KI-Glossar
Das vollständige Wörterbuch der Künstlichen Intelligenz
Neural capsule
Neural computing unit that represents entity properties as a multidimensional vector, encoding both the existence and instantaneous parameters of a feature.
Activation vector
Multidimensional vector representation produced by a capsule, where the magnitude indicates the probability of entity presence and the orientation encodes its instantaneous properties.
Pose agreement
Mechanism for evaluating the consistency between a lower-level capsule's prediction and the activations of higher-level capsules, used for dynamic routing.
Agreement routing
Iterative algorithm that adjusts connection weights between capsules based on the agreement between pose predictions and the actual activations of target capsules.
Pose transformation matrix
Learned matrix that transforms the pose vector of a lower-level capsule into a prediction for a higher-level capsule, encoding hierarchical spatial relationships.
Primary capsule layer
First layer of capsules that transforms features extracted by convolutional layers into multidimensional activation vectors representing basic entities.
Digit capsule layer
Final layer of capsules where the length of activation vectors represents the probability of presence of recognized classes or entities in the input.
Capsule vector length
Euclidean norm of a capsule's activation vector, squashed between 0 and 1 to represent the probability that the corresponding entity is present in the input.

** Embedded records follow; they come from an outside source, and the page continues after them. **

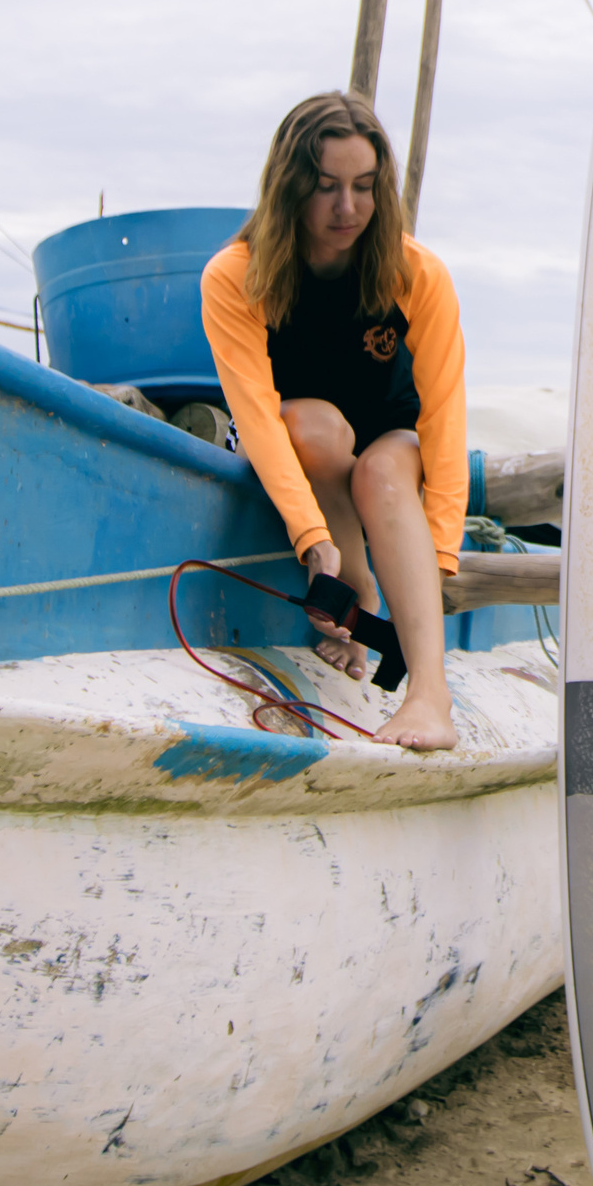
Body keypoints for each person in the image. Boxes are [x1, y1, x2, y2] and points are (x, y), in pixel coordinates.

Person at [201, 91, 464, 750]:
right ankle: (359, 583)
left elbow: (444, 418)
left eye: (364, 187)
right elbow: (257, 414)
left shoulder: (416, 273)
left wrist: (441, 556)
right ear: (290, 187)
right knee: (310, 425)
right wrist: (312, 539)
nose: (347, 208)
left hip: (390, 434)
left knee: (380, 472)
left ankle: (430, 695)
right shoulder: (236, 275)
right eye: (325, 188)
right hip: (304, 436)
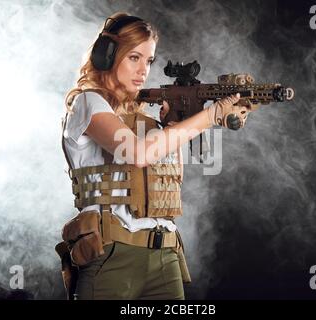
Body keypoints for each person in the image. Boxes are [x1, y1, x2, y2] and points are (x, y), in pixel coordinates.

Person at [56, 12, 247, 300]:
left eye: (148, 61)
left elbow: (184, 172)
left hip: (166, 255)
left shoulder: (145, 120)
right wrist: (210, 116)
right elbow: (138, 154)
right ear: (106, 55)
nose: (143, 70)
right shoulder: (86, 103)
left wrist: (175, 125)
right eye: (134, 57)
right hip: (112, 254)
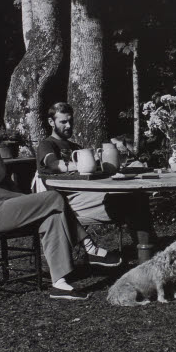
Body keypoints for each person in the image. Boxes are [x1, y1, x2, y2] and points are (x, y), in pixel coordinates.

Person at [0, 94, 121, 302]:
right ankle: (90, 248)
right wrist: (25, 197)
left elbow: (5, 181)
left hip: (0, 205)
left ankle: (59, 284)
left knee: (51, 214)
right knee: (52, 198)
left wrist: (29, 199)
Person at [36, 102, 156, 260]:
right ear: (51, 122)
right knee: (133, 200)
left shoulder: (75, 146)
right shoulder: (47, 144)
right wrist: (83, 164)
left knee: (135, 196)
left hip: (88, 194)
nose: (69, 125)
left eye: (70, 121)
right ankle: (148, 254)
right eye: (63, 122)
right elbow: (53, 164)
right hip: (68, 203)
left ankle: (148, 250)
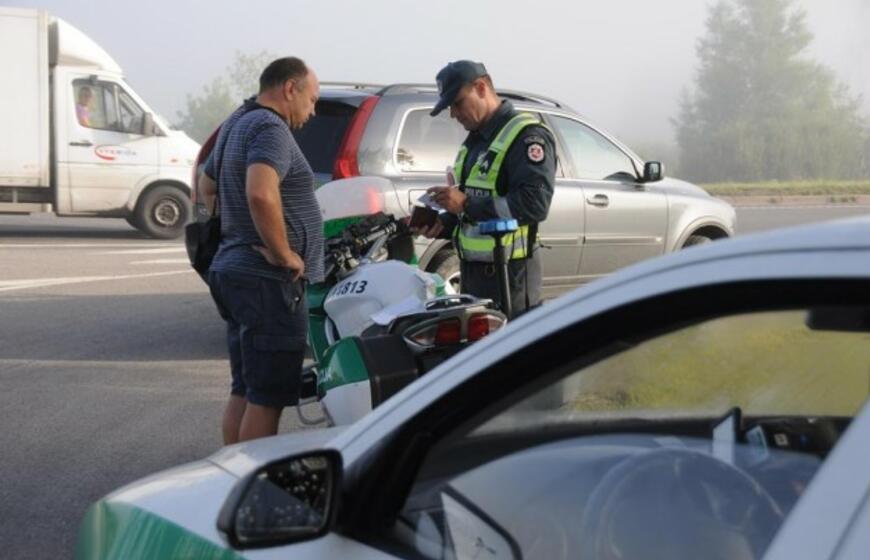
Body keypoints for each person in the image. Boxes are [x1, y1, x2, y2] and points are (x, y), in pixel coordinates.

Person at [199, 57, 323, 444]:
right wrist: (284, 253)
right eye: (312, 99)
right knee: (267, 399)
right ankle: (255, 487)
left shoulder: (238, 121)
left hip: (234, 271)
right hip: (266, 281)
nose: (313, 110)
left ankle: (232, 477)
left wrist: (233, 229)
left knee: (246, 390)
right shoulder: (271, 128)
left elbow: (206, 185)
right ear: (290, 88)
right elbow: (260, 191)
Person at [416, 60, 556, 318]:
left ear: (481, 87)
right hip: (474, 275)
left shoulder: (526, 135)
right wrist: (443, 222)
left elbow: (534, 204)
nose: (454, 114)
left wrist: (465, 204)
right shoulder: (475, 142)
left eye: (457, 103)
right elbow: (476, 210)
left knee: (512, 355)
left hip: (511, 276)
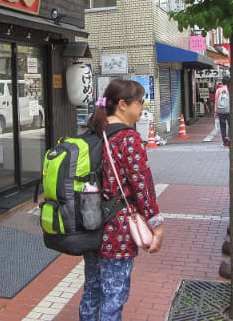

Capsule vector orientation
Direction of the activation vector in multidimensional space, encoding the instantaneous properties and pose parameters of the represented entity.
Routing coefficient
Normalized connection weight between capsules, iteratively adjusted during dynamic routing to maximize agreement between predictions and target activations.
Dynamic routing algorithm
Iterative process that optimizes the distribution of routing coefficients between capsules based on pose agreement, replacing traditional max pooling.
Squash function
Non-linear activation function specific to capsules that preserves the vector direction while compressing its length between 0 and 1 to represent a probability.
Prediction vector
Result of multiplying a lower-level capsule activation vector by its transformation matrix, predicting the output of the corresponding higher-level capsule.
Capsule coupling
Process of weighted aggregation of multiple inputs to a higher-level capsule, where weights are dynamically determined by the routing algorithm.
Equivariant invariance
Property of capsules where changes in the input produce corresponding changes in activation vector orientations without affecting their length.
Capsule hierarchy
Multi-level structure where lower-level capsules detect simple parts and higher-level capsules represent complex objects through aggregation.
Consensus aggregation
Mechanism by which a higher capsule computes its activation by aggregating consistent predictions from lower capsules, forming a consensus on the presence of an entity.